Noga is Speace’s wife and Janka's daughter-in-law, and you can still hear the tears in her voice when she recalls the horrors that her not-yet mother-in-law shared with her more than 20 years ago over coffee in the Speaces’ New Jersey kitchen.

Speace is an Emmy-winning television producer and writer, and director of several screen and stage plays. His dream is to one day do “Janka. One Minute of Perfect Happiness,” a film documentary based upon his mother’s experiences.

Friday’s performance may be free for the audience, but Speace and Noga will receive a stipend and hope this, and money from other such performances, will help make the dream of a PBS documentary a reality.

Noga enjoys portraying Janka and has been cast previously in New York theater, as well as performing in concerts from New York to Los Angeles and abroad.

“I met his mom,” said Noga, who actually met Janka when she was still dating Speace.

He wanted her to meet his mother, but as a divorced Catholic with a child, Noga had some concerns.

“Will your mother like me?” she asked with a little fear in her voice. She was disconcerted when Speace answered, “No.”

When the couple arrived at the Speace family home, Noga tried her best to “sleep in” the next morning so she wouldn’t be alone with Janka. Thinking the coast was clear she made her way to the kitchen where, to her horror, she discovered Janka alone.
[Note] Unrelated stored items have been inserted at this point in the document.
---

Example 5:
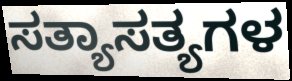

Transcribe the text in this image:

ಸತ್ಯಾಸತ್ಯಗಳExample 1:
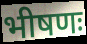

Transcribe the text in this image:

भीषणः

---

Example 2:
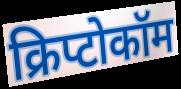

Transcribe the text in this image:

क्रिप्टोकॉम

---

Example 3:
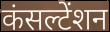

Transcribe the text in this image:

कंसल्टेंशन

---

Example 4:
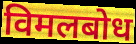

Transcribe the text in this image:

विमलबोध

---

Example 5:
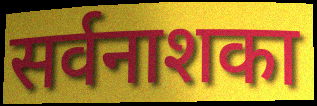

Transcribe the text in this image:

सर्वनाशकाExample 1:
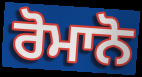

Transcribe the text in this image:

ਰੋਮਾਨੋ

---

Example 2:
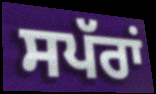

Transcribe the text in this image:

ਸਪੱਰਾਂ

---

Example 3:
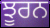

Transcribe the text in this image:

ਝੂਰਨ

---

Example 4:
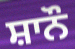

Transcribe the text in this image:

ਸ਼ਾਨੌ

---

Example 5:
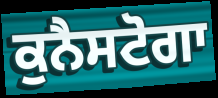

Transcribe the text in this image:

ਕੁਨੈਸਟੋਗਾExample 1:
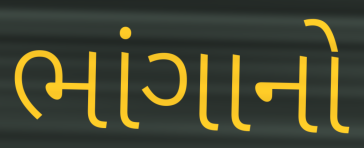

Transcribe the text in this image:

ભાંગાનો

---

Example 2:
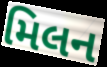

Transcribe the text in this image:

મિલન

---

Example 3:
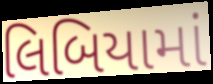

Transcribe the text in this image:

લિબિયામાં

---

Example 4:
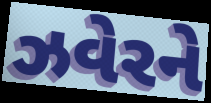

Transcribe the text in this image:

ઝવેરને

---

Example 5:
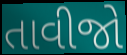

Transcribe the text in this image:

તાવીજોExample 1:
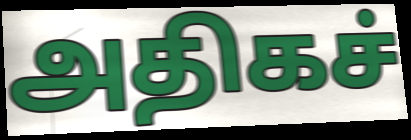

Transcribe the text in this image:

அதிகச்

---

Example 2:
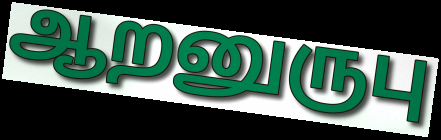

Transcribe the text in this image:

ஆறனுருபு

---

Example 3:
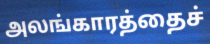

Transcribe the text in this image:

அலங்காரத்தைச்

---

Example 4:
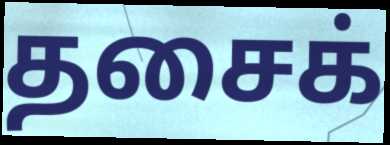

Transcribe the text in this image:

தசைக்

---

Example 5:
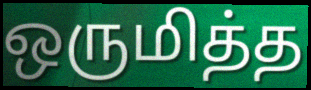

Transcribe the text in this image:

ஒருமித்த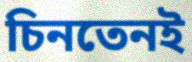
চিনতেনইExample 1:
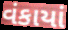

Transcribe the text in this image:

વંકાયાં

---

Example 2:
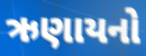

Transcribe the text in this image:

ઋણાયનો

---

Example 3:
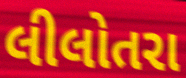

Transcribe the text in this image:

લીલોતરા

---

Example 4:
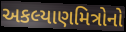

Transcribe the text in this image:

અકલ્યાણમિત્રોનો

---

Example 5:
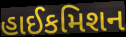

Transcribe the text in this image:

હાઈકમિશન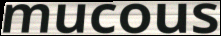
mucous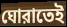
ঘোরাতেইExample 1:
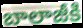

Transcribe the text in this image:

బాలాజీకి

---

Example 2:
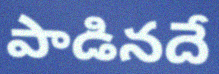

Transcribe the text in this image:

పాడినదే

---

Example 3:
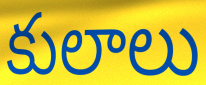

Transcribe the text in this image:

కులాలు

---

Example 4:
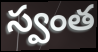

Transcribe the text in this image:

స్వంత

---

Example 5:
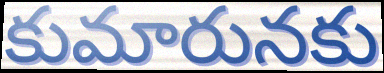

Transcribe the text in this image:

కుమారునకు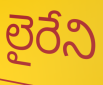
లైరేని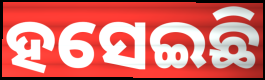
ହସେଇଛି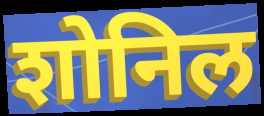
शोनिल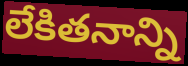
లేకితనాన్నిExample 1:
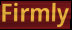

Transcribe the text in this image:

Firmly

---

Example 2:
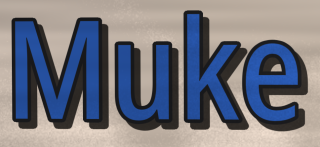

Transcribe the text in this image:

Muke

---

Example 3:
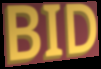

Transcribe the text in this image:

BID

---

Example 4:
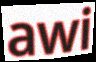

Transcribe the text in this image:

awi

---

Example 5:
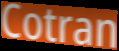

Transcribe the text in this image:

Cotran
“She got coffee for me and we went out to the porch,” recalls a tearful Noga. “And she told me things about the Holocaust she had never told her sons. I listened and I listened, and my heart just broke.”
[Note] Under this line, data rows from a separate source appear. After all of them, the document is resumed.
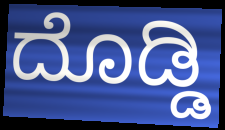
ದೊಡ್ಡಿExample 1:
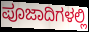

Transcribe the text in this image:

ಪೂಜಾದಿಗಳಲ್ಲಿ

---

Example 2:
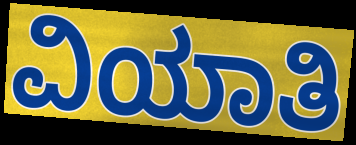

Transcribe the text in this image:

ವಿಯಾತಿ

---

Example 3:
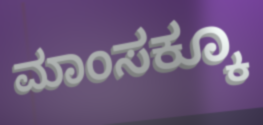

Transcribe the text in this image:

ಮಾಂಸಕ್ಕೂ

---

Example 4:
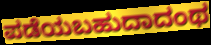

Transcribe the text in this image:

ಪಡೆಯಬಹುದಾದಂಥ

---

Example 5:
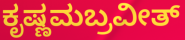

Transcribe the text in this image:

ಕೃಷ್ಣಮಬ್ರವೀತ್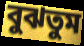
বুঝতুমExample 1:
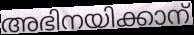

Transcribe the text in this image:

അഭിനയിക്കാന്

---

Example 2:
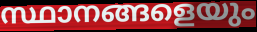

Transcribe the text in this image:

സ്ഥാനങ്ങളെയും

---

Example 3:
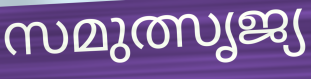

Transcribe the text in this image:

സമുത്സൃജ്യ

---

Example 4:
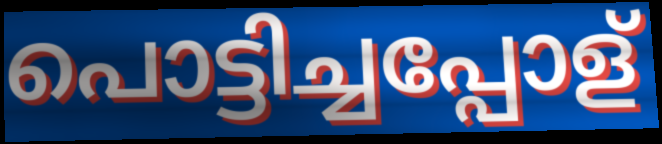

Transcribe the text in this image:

പൊട്ടിച്ചപ്പോള്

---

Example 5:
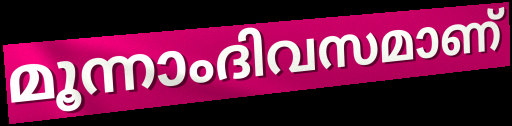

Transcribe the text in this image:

മൂന്നാംദിവസമാണ്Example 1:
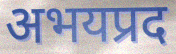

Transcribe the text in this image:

अभयप्रद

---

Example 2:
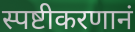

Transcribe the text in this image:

स्पष्टीकरणानं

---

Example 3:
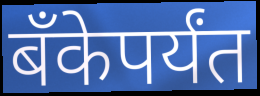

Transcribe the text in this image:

बॅंकेपर्यंत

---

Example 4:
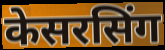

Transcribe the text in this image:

केसरसिंग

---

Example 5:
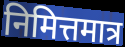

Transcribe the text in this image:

निमित्तमात्रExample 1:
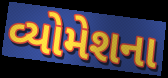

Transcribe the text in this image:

વ્યોમેશના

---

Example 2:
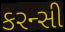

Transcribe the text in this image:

કરન્સી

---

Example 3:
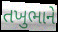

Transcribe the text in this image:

તખુભાને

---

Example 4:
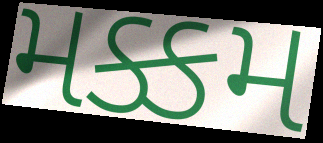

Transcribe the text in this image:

મક્કમ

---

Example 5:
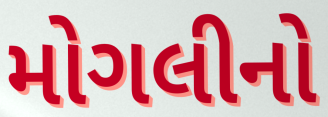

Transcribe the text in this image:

મોગલીનો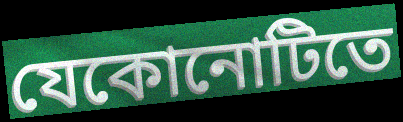
যেকোনোটিতে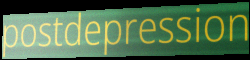
postdepression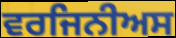
ਵਰਜਿਨੀਅਸ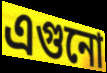
এগুনোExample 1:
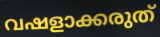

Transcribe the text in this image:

വഷളാക്കരുത്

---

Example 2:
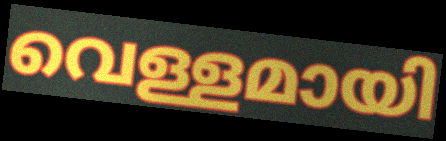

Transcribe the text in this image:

വെള്ളമായി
Speace said the conversation between his then-future wife and his mother led him to understand that it was easier for Janka to tell a stranger these things than her sons.

At one point she did tell Speace she had once written a “book” about her experiences, but that no one had been interested in it, For years, the book couldn’t be found.

“When mom passed away my wife wanted me to write a play about her, so wrote this outline and sent it to an aunt in Canada,” said Speace.

The aunt was his mother’s sister.

“It’s a nice play,” she said when Speace contacted her, “but it’s not really what happened.” After a pause, she continued, “I have your mom’s book.”

“I was flabbergasted,” he recalls.

Speace’s first task, after receiving the book,was to get the nearly 6o handwritten notebook pages, which were written in Hungarian, translated.

“It was very emotional,” recalls Speace of the nine months spent translating the document. “We cried (he and the translator), and then Janice and I cried again when we read it at home.”

Speace said his mother had always felt blessed, particularly given the horrific treatment of twins in the concentration camps, to have given birth to twins of her own — Oscar and David.

Speace, when asked what his mother would do if she could sit in an audience and watch “Janka,” said, “She would be beaming from ear to ear.”